Sir, we are responding to the letters 'Yet another cautionary tale?' by P. Hujoel (doi.org/10.1038/s41415-023-5951-1) and 'Very high risk of bias' by A. P. Pires dos Santos, P. Nadanovsky and D. Nunan (doi.org/10.1038/s41415-023-5949-8).

Both Hujoel and Pires dos Santos et al. suggested that our results may be biased due to residual confounding by smoking or health awareness. However, residual confounding can be minimised if the analyses were done correctly and if the investigators made careful adjustments for potential confounding factors.1 To further refute these criticisms, we conducted a restricted analysis among only never-smokers. The results were quite similar to what we had presented in the current paper,1 with HR = 0.52 (0.22-1.23), p = 0.14. The non-significant p-value is due to the sample size reduction arising from restriction to never-smokers as we explained in our book chapter.2 When we adjusted for the health awareness marker, regular dental check-ups, the results were also similar to the results presented in the current publication: HR = 0.50 (0.29-0.88) p = 0.02. Thus, we are confident that good oral hygiene is driving the CVD mortality risk reduction in our study.1 Clearly, oral self-care is inversely related to inflammatory markers such as systemic CRP and oral innate immune marker salivary lysozyme levels. But it is not associated with periodontitis or BMI. See Figure 1.

Fig. 1
figure 1

Oral hygiene self-care and inflammatory markers

Pires dos Santos et al. emphasised the limitations of self-reported data. We concur with them, that self-reported data are less reliable. However, oral hygiene self-care does not have any other instrument but self-report. It is unfortunate that these scholars do not recognise the benefits of oral hygiene self-care but only see the deficiencies of self-report. Similarly, physical activities are difficult to assess and especially by self-report.3 However, many studies use the frequency of exercise as a proxy and are accepted as valid.4 Now physical activities are recognised as beneficial for health.5 The same acceptance should be given to self-reported oral hygiene performance.

We would like to point out to Hujoel and Pires dos Santos et al. that the risk reduction of 50% is relative to those who did not 'brush or floss'. It is not an absolute risk reduction. A classic example of differences between 'relative risk' and 'absolute risk' can be found in the JUPITER trial for rosuvastatin [see comment6]. The CVD event rate in the placebo group was approximately 3% and the same in the statin group was 1.6%, thus, although this trial reported a highly significant relative risk reduction of 44%, the absolute risk reduction was only 1.4%. Per our calculation: (251/8901 - 142/8901) x 100 = 1.4%.

We would like to offer a word of caution to Hujoel who wrote 'a failure to take hormone replacement therapy in post-menopausal women caused cardiovascular disease, that insufficient intake of dietary carotenoids caused cancer, and that periodontitis during pregnancy caused adverse pregnancy outcomes'. These are transposition of reported study results.

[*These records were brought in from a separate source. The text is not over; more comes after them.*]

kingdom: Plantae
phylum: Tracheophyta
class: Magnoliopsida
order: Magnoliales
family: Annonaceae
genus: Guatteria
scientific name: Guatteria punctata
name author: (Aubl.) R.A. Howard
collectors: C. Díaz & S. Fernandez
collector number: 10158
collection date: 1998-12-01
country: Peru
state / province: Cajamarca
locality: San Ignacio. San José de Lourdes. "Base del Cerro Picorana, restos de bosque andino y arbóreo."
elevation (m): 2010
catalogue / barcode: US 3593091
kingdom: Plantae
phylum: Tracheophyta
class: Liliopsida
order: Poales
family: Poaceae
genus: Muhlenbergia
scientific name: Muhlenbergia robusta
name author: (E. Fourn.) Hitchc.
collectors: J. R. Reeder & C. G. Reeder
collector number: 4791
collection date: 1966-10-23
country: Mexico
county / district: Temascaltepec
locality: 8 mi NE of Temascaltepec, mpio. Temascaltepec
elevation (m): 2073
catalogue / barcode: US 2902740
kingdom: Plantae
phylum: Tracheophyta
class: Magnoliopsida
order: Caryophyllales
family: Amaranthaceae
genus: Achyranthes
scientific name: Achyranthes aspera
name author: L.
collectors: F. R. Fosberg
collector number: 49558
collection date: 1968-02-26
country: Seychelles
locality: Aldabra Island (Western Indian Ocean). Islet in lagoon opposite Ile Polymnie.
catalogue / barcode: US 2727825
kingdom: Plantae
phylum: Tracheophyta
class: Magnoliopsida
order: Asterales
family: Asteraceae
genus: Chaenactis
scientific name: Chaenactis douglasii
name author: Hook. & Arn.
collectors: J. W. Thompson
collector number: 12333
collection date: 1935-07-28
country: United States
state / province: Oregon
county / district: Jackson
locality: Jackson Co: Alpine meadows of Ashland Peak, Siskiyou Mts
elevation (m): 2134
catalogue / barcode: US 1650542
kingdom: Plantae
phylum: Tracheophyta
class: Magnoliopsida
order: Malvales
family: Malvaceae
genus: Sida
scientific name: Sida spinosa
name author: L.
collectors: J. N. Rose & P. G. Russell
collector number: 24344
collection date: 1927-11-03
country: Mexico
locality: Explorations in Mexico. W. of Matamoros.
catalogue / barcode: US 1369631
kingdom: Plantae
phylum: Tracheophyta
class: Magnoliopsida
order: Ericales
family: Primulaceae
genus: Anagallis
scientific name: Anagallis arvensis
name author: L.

Even if the relationship is causal, increased or decreased risk is not the same as 'disease' or 'non-disease' occurrence. One should not invert the reported results because 'estrogen replacement therapy decreased the risk of CVD' and 'a failure to take hormone replacement therapy caused cardiovascular disease' are two different events in inverse direction as we have explicated.7 We also would like to inform Pires dos Santos et al. that the ROBINS-E tool is not universally accepted as useful.8 Lastly, we thank BDJ and its reviewers for giving us the opportunity to discuss these issues openly and fairly.